▸ What the task requires
Return the items below line for line and unchanged, leaving out the pictures.

▸ The data
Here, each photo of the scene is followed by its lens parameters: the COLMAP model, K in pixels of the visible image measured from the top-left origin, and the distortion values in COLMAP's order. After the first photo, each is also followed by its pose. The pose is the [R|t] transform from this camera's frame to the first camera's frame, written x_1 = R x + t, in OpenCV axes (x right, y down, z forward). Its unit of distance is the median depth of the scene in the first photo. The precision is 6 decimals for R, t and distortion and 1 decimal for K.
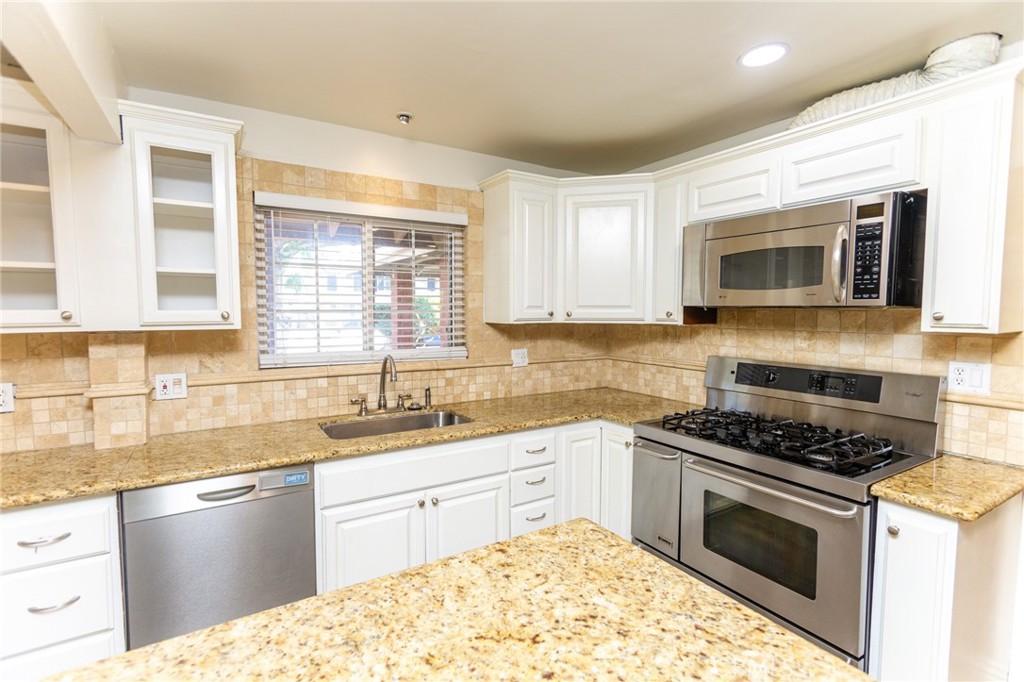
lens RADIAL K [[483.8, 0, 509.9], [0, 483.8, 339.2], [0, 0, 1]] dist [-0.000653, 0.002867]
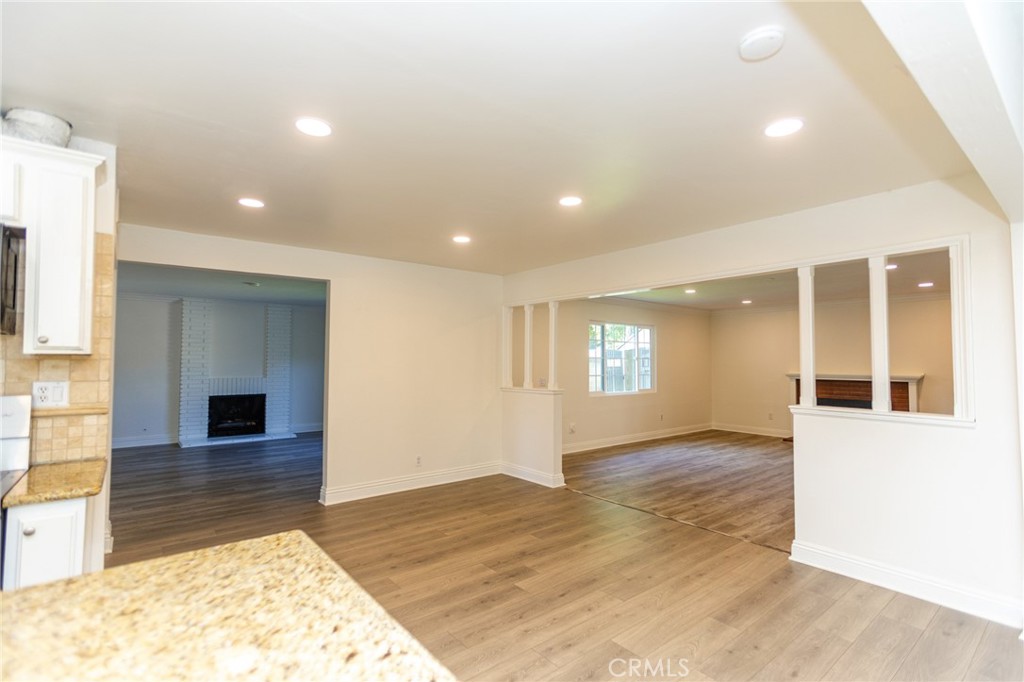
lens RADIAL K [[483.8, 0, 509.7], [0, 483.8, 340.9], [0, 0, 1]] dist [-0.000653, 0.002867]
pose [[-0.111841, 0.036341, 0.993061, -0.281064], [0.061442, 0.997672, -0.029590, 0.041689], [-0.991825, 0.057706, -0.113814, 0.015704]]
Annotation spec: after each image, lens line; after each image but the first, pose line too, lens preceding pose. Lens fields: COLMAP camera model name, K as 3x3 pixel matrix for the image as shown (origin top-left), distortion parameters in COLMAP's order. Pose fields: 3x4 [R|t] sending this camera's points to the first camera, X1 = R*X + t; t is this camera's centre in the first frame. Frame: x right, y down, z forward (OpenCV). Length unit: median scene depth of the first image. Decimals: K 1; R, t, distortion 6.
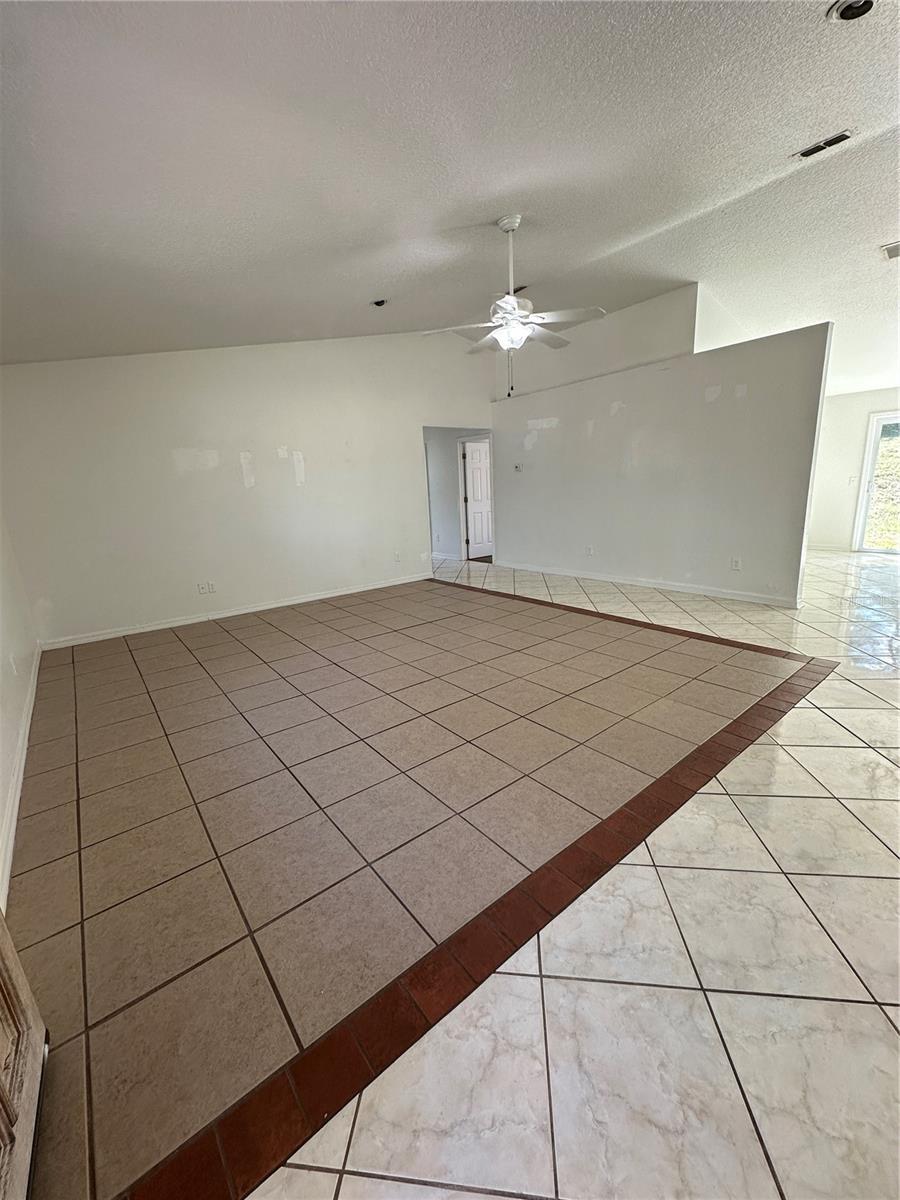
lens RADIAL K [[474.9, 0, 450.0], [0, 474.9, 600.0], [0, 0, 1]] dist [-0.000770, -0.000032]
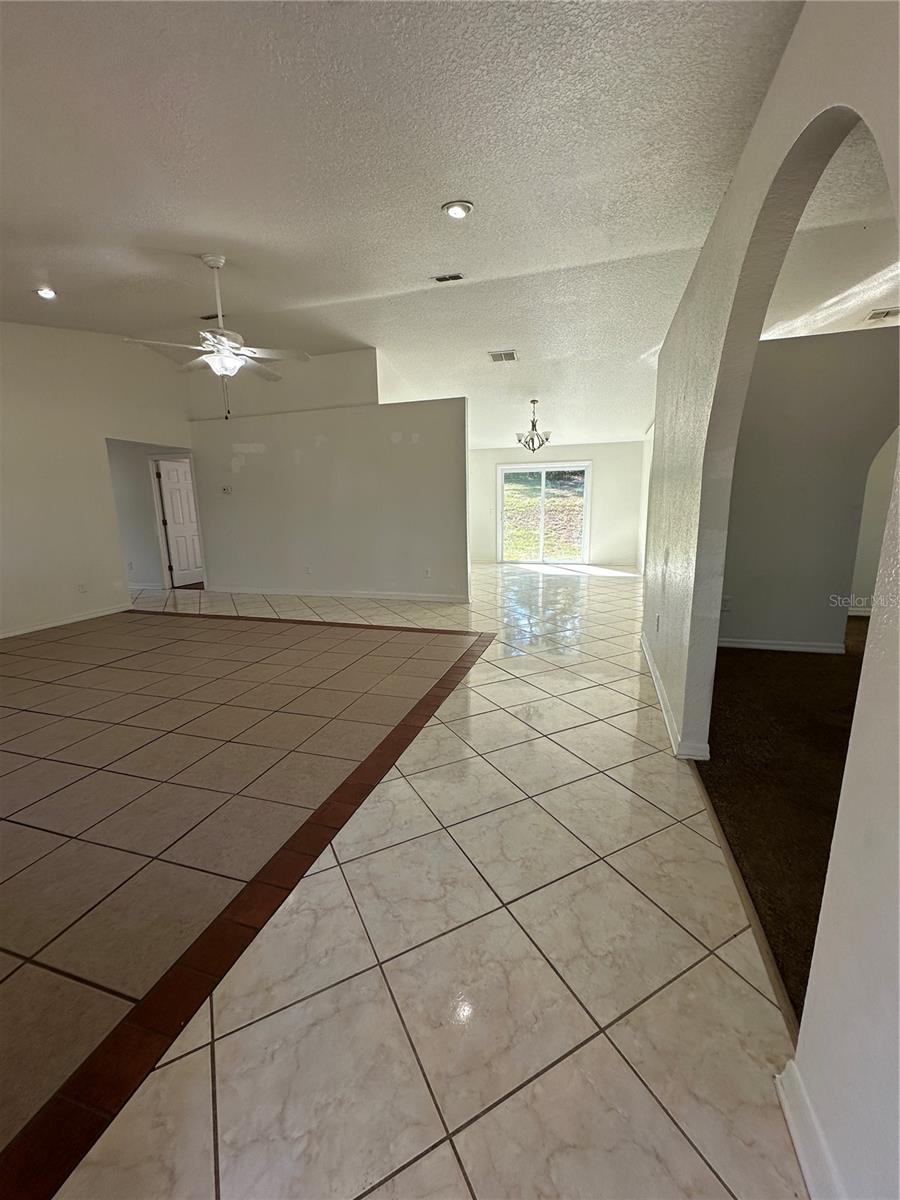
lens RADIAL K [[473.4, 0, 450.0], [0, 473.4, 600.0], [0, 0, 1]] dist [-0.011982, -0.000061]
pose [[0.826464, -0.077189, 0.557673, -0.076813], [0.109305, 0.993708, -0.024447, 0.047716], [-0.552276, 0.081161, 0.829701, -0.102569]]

▸ Answer area
Here, each photo of the scene is followed by its lens parameters: the COLMAP model, K in pixels of the visible image measured from the top-left origin, and the distortion values in COLMAP's order. After the first photo, each is also followed by its pose. The pose is the [R|t] transform from this camera's frame to the first camera's frame, written x_1 = R x + t, in OpenCV axes (x right, y down, z forward). Its unit of distance is the median depth of the scene in the first photo. The precision is 6 decimals for R, t and distortion and 1 decimal for K.
lens RADIAL K [[483.8, 0, 509.9], [0, 483.8, 339.2], [0, 0, 1]] dist [-0.000653, 0.002867]
lens RADIAL K [[483.8, 0, 509.7], [0, 483.8, 340.9], [0, 0, 1]] dist [-0.000653, 0.002867]
pose [[-0.111841, 0.036341, 0.993061, -0.281064], [0.061442, 0.997672, -0.029590, 0.041689], [-0.991825, 0.057706, -0.113814, 0.015704]]
Annotation spec: after each image, lens line; after each image but the first, pose line too, lens preceding pose. Lens fields: COLMAP camera model name, K as 3x3 pixel matrix for the image as shown (origin top-left), distortion parameters in COLMAP's order. Pose fields: 3x4 [R|t] sending this camera's points to the first camera, X1 = R*X + t; t is this camera's centre in the first frame. Frame: x right, y down, z forward (OpenCV). Length unit: median scene depth of the first image. Decimals: K 1; R, t, distortion 6.
lens RADIAL K [[474.9, 0, 450.0], [0, 474.9, 600.0], [0, 0, 1]] dist [-0.000770, -0.000032]
lens RADIAL K [[473.4, 0, 450.0], [0, 473.4, 600.0], [0, 0, 1]] dist [-0.011982, -0.000061]
pose [[0.826464, -0.077189, 0.557673, -0.076813], [0.109305, 0.993708, -0.024447, 0.047716], [-0.552276, 0.081161, 0.829701, -0.102569]]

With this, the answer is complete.